Enter: seedy hemp granola for kiddos! Plus, it’s a totally nut free granola recipe! I start with rolled oats, something I’m always trying to get her to eat more of, because she burned out on oatmeal as a baby. She’ll hardly touch a warm bowl of oatmeal these days, so I needed a different way for her to fill up on heart-healthy oats. Next: flax seed. I love love love flax seed. It’s a vegetarian source of omega 3s (hallelujah!), and if you buy the golden flax seed, it’s toasty, nutty and rich. I didn’t really get into flax seed until I started buying golden flax. Coming up next is unsweetened coconut flakes. I am always trying to limit Camille’s sugar intake (except when I’m stuffing chocolate-covered sunflower seeds in her mouth to mitigate a meltdown in public, of course), and so I reached for the coconut flakes without sugar. They’re a little crispier, too! Finally: I added in a generous scoop of hemp hearts. Just 3 tablespoons of hemp seeds have 11 grams of protein, plus, I love their nutritional profile for kids: more omega 3s (so essential for brain development), vitamin E and iron. So, while this granola lacks salty almond chunks, oily walnuts, or my personal favorite: pecans, I still feel great about its nutritional profile.
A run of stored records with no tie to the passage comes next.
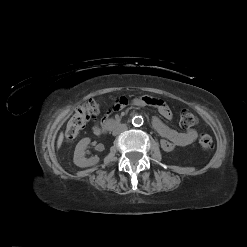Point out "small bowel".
Here are the masks:
<instances>
[{"label": "small bowel", "mask_w": 247, "mask_h": 247, "mask_svg": "<svg viewBox=\"0 0 247 247\" xmlns=\"http://www.w3.org/2000/svg\"><path fill=\"white\" fill-rule=\"evenodd\" d=\"M128 100L124 96H119L114 100L112 104L106 109V112L109 115H112L115 111L120 112L126 105ZM134 104L138 106L143 105H152L157 108L159 113L167 120L172 119V112L168 105L162 100L150 98V97H141L134 100ZM152 124L156 132L161 136L160 146L166 152L173 151L176 147H186L192 144L198 133L195 129H189L185 132H179L174 129L169 128L165 125L159 118L154 117ZM94 134H99L100 127L98 124L93 127Z\"/></svg>", "instance_id": "small-bowel-1"}]
</instances>
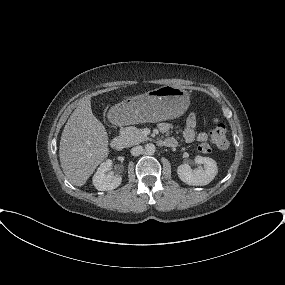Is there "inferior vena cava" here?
I'll return each instance as SVG.
<instances>
[{"mask_svg":"<svg viewBox=\"0 0 285 285\" xmlns=\"http://www.w3.org/2000/svg\"><path fill=\"white\" fill-rule=\"evenodd\" d=\"M143 152H144V149L141 145L135 146L131 149V154L133 156H138L140 154H143Z\"/></svg>","mask_w":285,"mask_h":285,"instance_id":"inferior-vena-cava-1","label":"inferior vena cava"}]
</instances>
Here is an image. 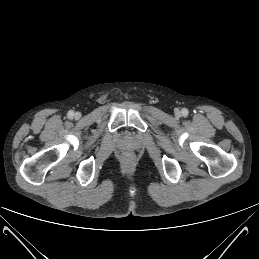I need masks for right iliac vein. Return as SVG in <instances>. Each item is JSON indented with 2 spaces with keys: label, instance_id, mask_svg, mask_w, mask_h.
<instances>
[{
  "label": "right iliac vein",
  "instance_id": "63e3f726",
  "mask_svg": "<svg viewBox=\"0 0 259 259\" xmlns=\"http://www.w3.org/2000/svg\"><path fill=\"white\" fill-rule=\"evenodd\" d=\"M75 117H76V118H79V117H80V113L77 112V113L75 114Z\"/></svg>",
  "mask_w": 259,
  "mask_h": 259
}]
</instances>
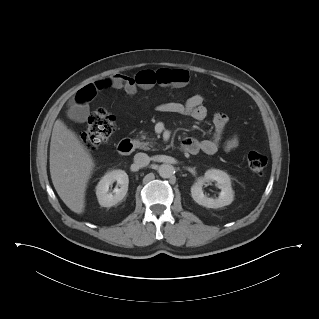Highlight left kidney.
I'll return each mask as SVG.
<instances>
[{"mask_svg":"<svg viewBox=\"0 0 319 319\" xmlns=\"http://www.w3.org/2000/svg\"><path fill=\"white\" fill-rule=\"evenodd\" d=\"M207 181H216L217 187L221 189L218 198L213 199L204 195L202 187ZM192 198L196 203L207 208H220L227 206L233 201V190L230 177L222 170H207L203 177H199L191 187Z\"/></svg>","mask_w":319,"mask_h":319,"instance_id":"1","label":"left kidney"}]
</instances>
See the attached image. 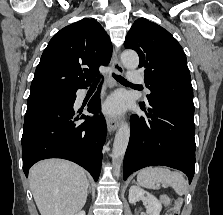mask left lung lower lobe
Segmentation results:
<instances>
[{"instance_id": "1", "label": "left lung lower lobe", "mask_w": 223, "mask_h": 215, "mask_svg": "<svg viewBox=\"0 0 223 215\" xmlns=\"http://www.w3.org/2000/svg\"><path fill=\"white\" fill-rule=\"evenodd\" d=\"M140 107L149 118L131 116L124 180L141 168L163 165L184 172L191 183L195 172L194 109L163 101L140 103Z\"/></svg>"}]
</instances>
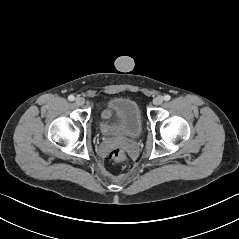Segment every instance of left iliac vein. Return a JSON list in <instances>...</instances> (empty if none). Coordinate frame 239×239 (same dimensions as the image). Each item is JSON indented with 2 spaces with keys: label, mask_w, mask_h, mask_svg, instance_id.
<instances>
[{
  "label": "left iliac vein",
  "mask_w": 239,
  "mask_h": 239,
  "mask_svg": "<svg viewBox=\"0 0 239 239\" xmlns=\"http://www.w3.org/2000/svg\"><path fill=\"white\" fill-rule=\"evenodd\" d=\"M154 105L159 106L163 103V97L162 96H157L153 100Z\"/></svg>",
  "instance_id": "4c4485c4"
}]
</instances>
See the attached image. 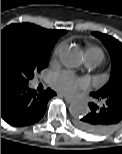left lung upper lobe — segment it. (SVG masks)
<instances>
[{"instance_id":"1","label":"left lung upper lobe","mask_w":122,"mask_h":154,"mask_svg":"<svg viewBox=\"0 0 122 154\" xmlns=\"http://www.w3.org/2000/svg\"><path fill=\"white\" fill-rule=\"evenodd\" d=\"M108 49L112 61V70L109 81L97 92L122 99V43L115 38L99 32H93Z\"/></svg>"}]
</instances>
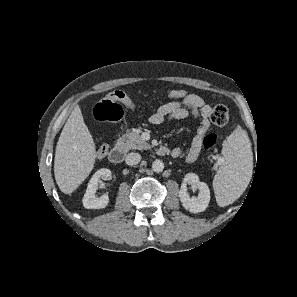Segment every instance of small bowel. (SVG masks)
<instances>
[{
    "label": "small bowel",
    "mask_w": 297,
    "mask_h": 297,
    "mask_svg": "<svg viewBox=\"0 0 297 297\" xmlns=\"http://www.w3.org/2000/svg\"><path fill=\"white\" fill-rule=\"evenodd\" d=\"M126 106L130 109H134L133 104H127ZM211 110V106L201 96L188 94L183 99L174 100L161 105L156 112L150 116L149 121L151 124L159 125L166 119L180 120L189 116L197 118L200 126L186 154V161L192 163L196 161L204 145V139L210 128L209 117ZM170 154L177 158L182 154V150L179 147H175L171 150Z\"/></svg>",
    "instance_id": "small-bowel-1"
}]
</instances>
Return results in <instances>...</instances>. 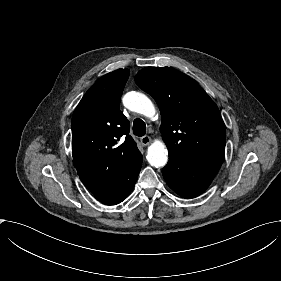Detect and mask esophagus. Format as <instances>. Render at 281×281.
<instances>
[{
  "instance_id": "34e87169",
  "label": "esophagus",
  "mask_w": 281,
  "mask_h": 281,
  "mask_svg": "<svg viewBox=\"0 0 281 281\" xmlns=\"http://www.w3.org/2000/svg\"><path fill=\"white\" fill-rule=\"evenodd\" d=\"M152 139L149 136L141 137V143L143 146H147L151 143Z\"/></svg>"
}]
</instances>
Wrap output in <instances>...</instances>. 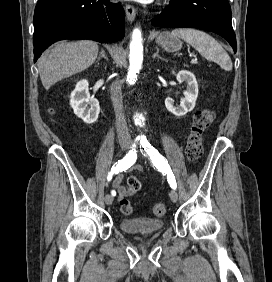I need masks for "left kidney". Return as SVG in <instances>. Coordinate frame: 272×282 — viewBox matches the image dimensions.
Wrapping results in <instances>:
<instances>
[{
  "label": "left kidney",
  "instance_id": "left-kidney-1",
  "mask_svg": "<svg viewBox=\"0 0 272 282\" xmlns=\"http://www.w3.org/2000/svg\"><path fill=\"white\" fill-rule=\"evenodd\" d=\"M176 79L179 83H187V89L184 91L185 98L181 101L180 106L176 107L172 98L167 97L165 99V106L170 113L182 117L195 107L198 97V84L194 74L187 70L179 71L176 74Z\"/></svg>",
  "mask_w": 272,
  "mask_h": 282
}]
</instances>
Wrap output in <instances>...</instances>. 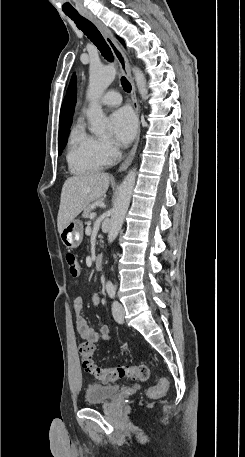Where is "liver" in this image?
<instances>
[{"instance_id":"liver-1","label":"liver","mask_w":245,"mask_h":457,"mask_svg":"<svg viewBox=\"0 0 245 457\" xmlns=\"http://www.w3.org/2000/svg\"><path fill=\"white\" fill-rule=\"evenodd\" d=\"M108 172H90L69 176L62 186L60 206L57 216L58 231L62 233L64 226L73 220L87 204L100 198L108 186Z\"/></svg>"}]
</instances>
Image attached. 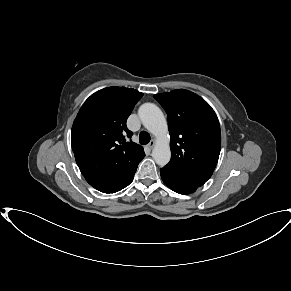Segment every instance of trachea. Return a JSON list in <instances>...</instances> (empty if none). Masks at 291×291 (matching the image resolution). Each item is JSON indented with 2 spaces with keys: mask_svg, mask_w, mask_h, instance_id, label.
Wrapping results in <instances>:
<instances>
[{
  "mask_svg": "<svg viewBox=\"0 0 291 291\" xmlns=\"http://www.w3.org/2000/svg\"><path fill=\"white\" fill-rule=\"evenodd\" d=\"M150 134L146 131H142L140 134H139V142L143 145L147 144L150 142Z\"/></svg>",
  "mask_w": 291,
  "mask_h": 291,
  "instance_id": "obj_1",
  "label": "trachea"
}]
</instances>
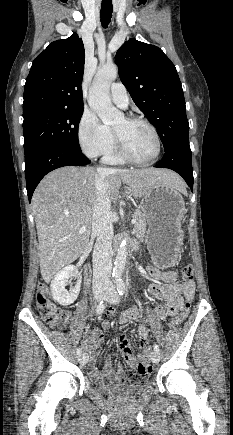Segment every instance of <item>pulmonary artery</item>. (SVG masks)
<instances>
[{"mask_svg": "<svg viewBox=\"0 0 233 435\" xmlns=\"http://www.w3.org/2000/svg\"><path fill=\"white\" fill-rule=\"evenodd\" d=\"M110 97L112 101L122 108H126L129 103L128 93L121 83H114L110 89Z\"/></svg>", "mask_w": 233, "mask_h": 435, "instance_id": "obj_1", "label": "pulmonary artery"}]
</instances>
Last minute, I decided it’s sad to deprive Camille of my favorite part of granola: dried fruit! But since it’s usually chewy, I grabbed a bag of freeze-dried blueberries. They’re super crisp and even dissolve a bit to change the color of the milk blue. (How fun!) I’m a big fan of freeze-dried fruit, and I talked all about it here on my 3-ingredient toddler recipes post. I hope you make and love kid friendly granola. And Mama can totally eat it, too–I promise!